The Commissioner of Patents initially refused to certify four of Aristocrat’s innovation patent applications for a computer implemented gaming machine on the basis that they did not involve a manner of manufacture. In response, Aristocrat appealed the Commissioner’s decision to the Federal Court of Australia, where the Primary Judge held that the invention was more than a mere scheme, and therefore constituted patentable subject matter. In turn, the Commissioner appealed the decision of the Primary Judge to the Full Federal Court where it was held that the patents did not contain an advance in computer technology and therefore did not constitute patentable subject matter. Upon being granted special leave to appeal, Aristocrat appealed the Full Court’s decision of the High Court, and the matter was heard by a panel of six Justices.
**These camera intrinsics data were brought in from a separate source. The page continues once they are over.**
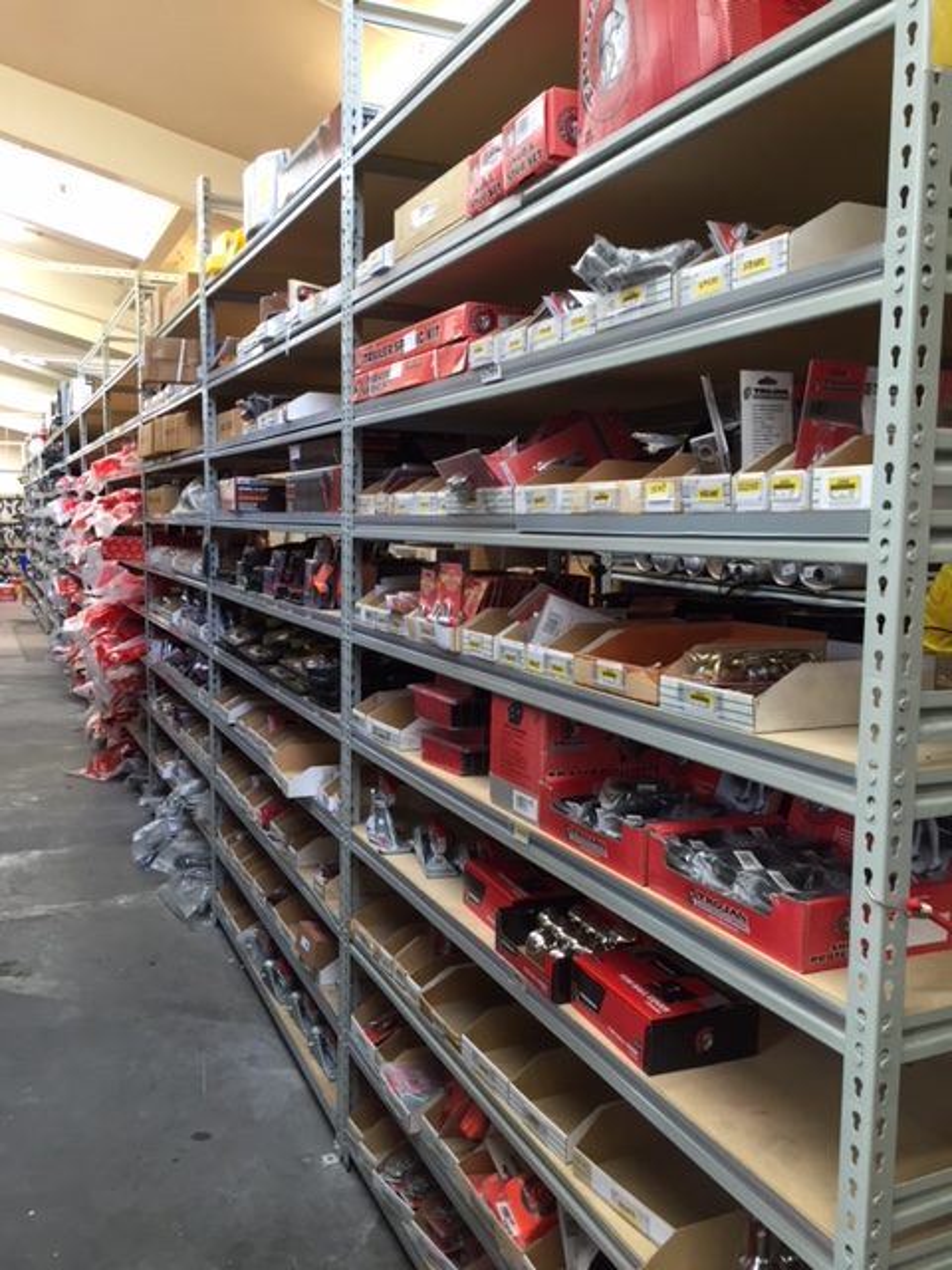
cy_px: 635
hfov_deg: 48.2
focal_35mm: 29
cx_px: 476
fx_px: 1063
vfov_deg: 61.7
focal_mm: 4.15
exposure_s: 1/33
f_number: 2.2
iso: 80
All six Justices agreed that for a computer implemented invention to be considered a ‘manner of manufacture’’, it must be directed to more than a mere scheme. However, the decision was ultimately a 3:3 split decision between the Justices, where three held that the invention did not constitute patentable subject matter on the basis of their characterisation of the invention as nothing more than a scheme for new system or method of gaming implemented on a generic computer. In view of the lack of a majority finding, the appeal was dismissed, and the decision of the Full Federal Court was upheld.
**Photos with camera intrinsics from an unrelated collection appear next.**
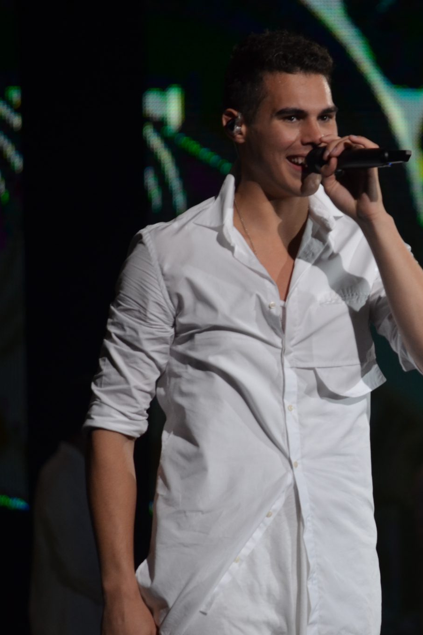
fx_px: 7984
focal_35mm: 453
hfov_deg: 3.0
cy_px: 318
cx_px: 374
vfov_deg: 4.6
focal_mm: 200
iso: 800
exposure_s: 1/125
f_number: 5.6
This decision illustrates the complexities associated with the application of various principles established by the Australian Courts when assessing the patentability of computer implemented inventions. Although it was hoped that the High Court would provide much needed clarity in this area, the fact that the opinion of the six Justices was evenly split means that uncertainty in determining the patentability of computer implemented inventions persists, suggesting that reform in this area of law is required.
¹ Patents Act 1990 (Cth) s 18(1A)(a) (‘Patents Act’).